- **Tujuan Latihan**:
Menurut teks tentang doa penguasa Dunia Arab, dengan cara apa Bahrain berhasil menghentikan revolusi rakyat?

++++ Teks yang Diberikan

Doa Penguasa Dunia Arab

Doa Penguasa Dunia Arab

Dunia Arab masih terus bergolak. Revolusi rakyat yang bermula Januari lalu dan telah berhasil menumbangkan rezim Bin Ali di Tunisia dan Husni Mubarak di Mesir, kini masih berlanjut di Yaman, Lybia, dan Suriah. Berbeda dengan Bahrain yang berhasil menghentikan revolusi rakyat dengan mendatangkan militer Arab Saudi, di ketiga negara ini penggunaan kekuatan militer tidak memadamkan pergolakan rakyat; sebaliknya membuat kian banyak korban yang tewas. Campur tangan kekuatan asing atas nama NATO di Lybia malah membuat situasi tambah kalut.

Sesungguhnya rezim-rezim di Dunia Arab-tidak hanya yang disebutkan tadi--sangat cemas dengan perkembangan revolusi rakyat. Jika ada negara-negara Arab yang sekarang kelihatan tenang-tenang saja, sama sekali tak berarti tidak ada gejolak di bawah permukaan. Berbagai konsesi yang diberikan para penguasa di negara-negara Arab tertentu sejauh ini berhasil menenangkan massa; tetapi kecemasan tetap bertahan di banyak kalangan penguasa di Dunia Arab.

Maka, dalam percakapan dengan kalangan diplomat di kawasan Dunia Arab pekan lalu, saya menemukan sekarang ini banyak penguasa di berbagai negara Dunia Arab memiliki setidaknya tiga doa. Ketiga doa itu terkait dengan kenyataan adanya tiga hal yang menjadi sumber kebangkitan kekuatan rakyat yang terbukti tidak mudah dipadamkan dan bahkan berhasil menumbangkan Ben Ali dan Husni Mubarak yang begitu perkasa selama tahun-tahun sangat panjang.

++++++++
++++ Data yang Diberikan

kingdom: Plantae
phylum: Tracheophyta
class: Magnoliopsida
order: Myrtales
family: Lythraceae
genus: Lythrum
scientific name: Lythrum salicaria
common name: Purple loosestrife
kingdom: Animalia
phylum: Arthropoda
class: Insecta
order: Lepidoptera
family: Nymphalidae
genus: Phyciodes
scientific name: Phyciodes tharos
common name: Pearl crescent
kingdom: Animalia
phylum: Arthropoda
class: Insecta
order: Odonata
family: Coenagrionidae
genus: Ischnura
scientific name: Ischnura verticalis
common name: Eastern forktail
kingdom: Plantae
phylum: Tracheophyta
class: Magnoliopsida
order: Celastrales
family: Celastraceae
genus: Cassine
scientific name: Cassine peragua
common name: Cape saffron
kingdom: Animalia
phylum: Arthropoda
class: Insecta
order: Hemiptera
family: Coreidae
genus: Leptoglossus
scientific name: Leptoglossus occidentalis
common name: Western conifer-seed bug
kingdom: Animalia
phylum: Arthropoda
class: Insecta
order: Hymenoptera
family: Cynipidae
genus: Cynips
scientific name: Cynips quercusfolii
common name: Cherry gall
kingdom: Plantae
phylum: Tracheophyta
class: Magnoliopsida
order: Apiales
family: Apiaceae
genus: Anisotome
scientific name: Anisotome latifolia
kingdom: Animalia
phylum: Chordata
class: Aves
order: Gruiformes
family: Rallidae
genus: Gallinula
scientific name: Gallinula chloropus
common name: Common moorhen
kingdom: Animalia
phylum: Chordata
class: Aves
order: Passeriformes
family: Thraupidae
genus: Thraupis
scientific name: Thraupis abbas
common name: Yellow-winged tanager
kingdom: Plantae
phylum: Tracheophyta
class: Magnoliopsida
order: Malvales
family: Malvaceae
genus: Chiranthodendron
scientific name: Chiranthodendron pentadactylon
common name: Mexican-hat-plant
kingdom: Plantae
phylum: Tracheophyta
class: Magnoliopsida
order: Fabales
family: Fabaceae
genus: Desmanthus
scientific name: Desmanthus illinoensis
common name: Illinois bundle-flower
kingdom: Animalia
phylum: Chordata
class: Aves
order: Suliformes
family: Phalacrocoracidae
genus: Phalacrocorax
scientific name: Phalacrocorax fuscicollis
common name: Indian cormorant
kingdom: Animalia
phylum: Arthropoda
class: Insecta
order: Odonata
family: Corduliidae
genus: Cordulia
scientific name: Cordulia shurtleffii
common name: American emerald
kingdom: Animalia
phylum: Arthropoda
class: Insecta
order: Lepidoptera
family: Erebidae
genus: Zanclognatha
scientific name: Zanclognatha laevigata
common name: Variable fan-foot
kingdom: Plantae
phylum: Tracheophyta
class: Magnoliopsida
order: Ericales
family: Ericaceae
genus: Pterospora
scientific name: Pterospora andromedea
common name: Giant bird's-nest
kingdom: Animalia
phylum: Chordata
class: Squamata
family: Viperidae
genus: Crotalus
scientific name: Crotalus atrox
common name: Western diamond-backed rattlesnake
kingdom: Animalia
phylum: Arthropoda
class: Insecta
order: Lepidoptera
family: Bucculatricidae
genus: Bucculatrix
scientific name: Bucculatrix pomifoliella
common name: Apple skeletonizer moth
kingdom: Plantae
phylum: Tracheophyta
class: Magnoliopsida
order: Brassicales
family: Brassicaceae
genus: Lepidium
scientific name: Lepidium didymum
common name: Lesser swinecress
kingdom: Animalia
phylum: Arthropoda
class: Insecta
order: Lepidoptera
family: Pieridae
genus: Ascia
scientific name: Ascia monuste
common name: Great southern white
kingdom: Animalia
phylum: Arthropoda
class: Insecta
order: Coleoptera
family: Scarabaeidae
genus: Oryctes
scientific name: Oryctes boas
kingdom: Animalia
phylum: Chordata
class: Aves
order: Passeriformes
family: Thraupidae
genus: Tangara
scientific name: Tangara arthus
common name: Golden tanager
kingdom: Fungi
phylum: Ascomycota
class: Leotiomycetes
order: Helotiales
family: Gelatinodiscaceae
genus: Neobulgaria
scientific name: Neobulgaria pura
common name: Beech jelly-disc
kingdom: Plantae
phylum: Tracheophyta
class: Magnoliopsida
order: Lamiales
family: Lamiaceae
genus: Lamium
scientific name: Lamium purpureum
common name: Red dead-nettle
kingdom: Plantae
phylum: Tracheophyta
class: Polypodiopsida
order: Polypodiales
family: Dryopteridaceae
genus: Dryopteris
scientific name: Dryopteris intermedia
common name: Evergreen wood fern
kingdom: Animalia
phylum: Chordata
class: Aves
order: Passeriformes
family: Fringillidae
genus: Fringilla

++++++++

- **Hasil**:
Dengan mendatangkan militer Arab Saudi.